Definitely. This was a completely different approach from how we’ve written and recorded in the past. Usually we are together throwing ideas back and forth in my studio. Obviously, this year that wasn’t an option. So, searching for new creative avenues, I reconnected with an old friend and drummer back in the Philadelphia area, Walt Epting, and asked him to send me some ideas he might have. He didn’t have a proper recording setup, so he placed his iPhone 6 on his floor tom, and texted me sound files of the ideas he had. They ended up having an interesting sound, super compressed and lo-fi, that I actually kind of liked. So i pieced them together in pro tools and starting writing bass parts and song structures came together quickly. I emailed them to Jason, who added guitar ideas and sent them back to me. I placed those in the song, added some synth parts and sent them to Ben Douglas to write lyrics and melodic ideas. After I received them, I sang them and you’re listening to the results!
What inspired the heavy percussive nature of Lifeboat Candidate?
Walt sent me a number of different grooves, from afro-cuban to funk, tribal to Motorik beats. I thought the tribal beats were unique and intense and leaned heavier on those. One of the beats, from “The Dead Inside”, was a deconstructed James Brown groove, but certainly doesn’t sound like that in the context of the song, which I think is pretty cool. Walt’s background is in jazz drumming, Steve Gadd, Elvin Jones, Jim Paxson Sr. and Jerry Marotta all being influences. So we are all coming to this from very different influences that I think work well together.
How did the events of the past year inform the songwriting on the album?
What a year! So much fear and anger. I don’t know how one couldn’t be influenced by 2020. I think this record is pretty dystopian and angry sounding in lots of ways, but, honestly, everything we do has a bit of classic pop in it, so it balances a bit of the ugly. Our collective influences span from Peter Gabriel to doom metal, Belle and Sebastian to The Cure with a little Enya sprinkled in for palatability. Honestly though, It’s hard to watch the world you know get turned upside down without having something to say about it.
I’m a big fan of the keyboards on Lifeboat Candidate, and it lead me to wonder what kinds of vintage 80s equipment was in play during the creation of the album?

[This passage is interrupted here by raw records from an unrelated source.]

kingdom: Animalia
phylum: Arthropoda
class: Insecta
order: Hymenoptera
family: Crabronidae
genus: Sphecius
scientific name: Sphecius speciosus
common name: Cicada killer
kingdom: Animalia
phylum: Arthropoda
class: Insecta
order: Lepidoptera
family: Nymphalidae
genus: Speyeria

Sorry to let you down, but most of the keyboards were soft synths. I used to have a vintage Juno 60 that I regrettably sold when I moved from Philadelphia. I have a Behringer Deepmind and a Model D that I use at times, but I mostly use soft synth versions of the Jupiter 8, Juno 60, DX7, Solina, CS-80 and Mellotron. Maybe one day I’ll have the vintage synth arsenal I dream about!
Have you been able to practice these new songs together in the same room at all yet? How do you feel about getting back out and playing in front of people again?
We have not played these together in person yet. I have been playing bass and singing on my own, which has been a bit difficult, honestly. The parts are very syncopated because they weren’t written in the traditional way. This will make for quite an interesting journey from conception to performance, but one I’m very much up for taking. Who doesn’t love a good challenge, right? As for getting back out on the road and playing, I honestly can’t wait. Our last show was in San Antonio TX, on Feb 20, 2020. That’s quite a while ago. We’ll definitely see you all as soon as we get the all clear for shows! You can bet on that.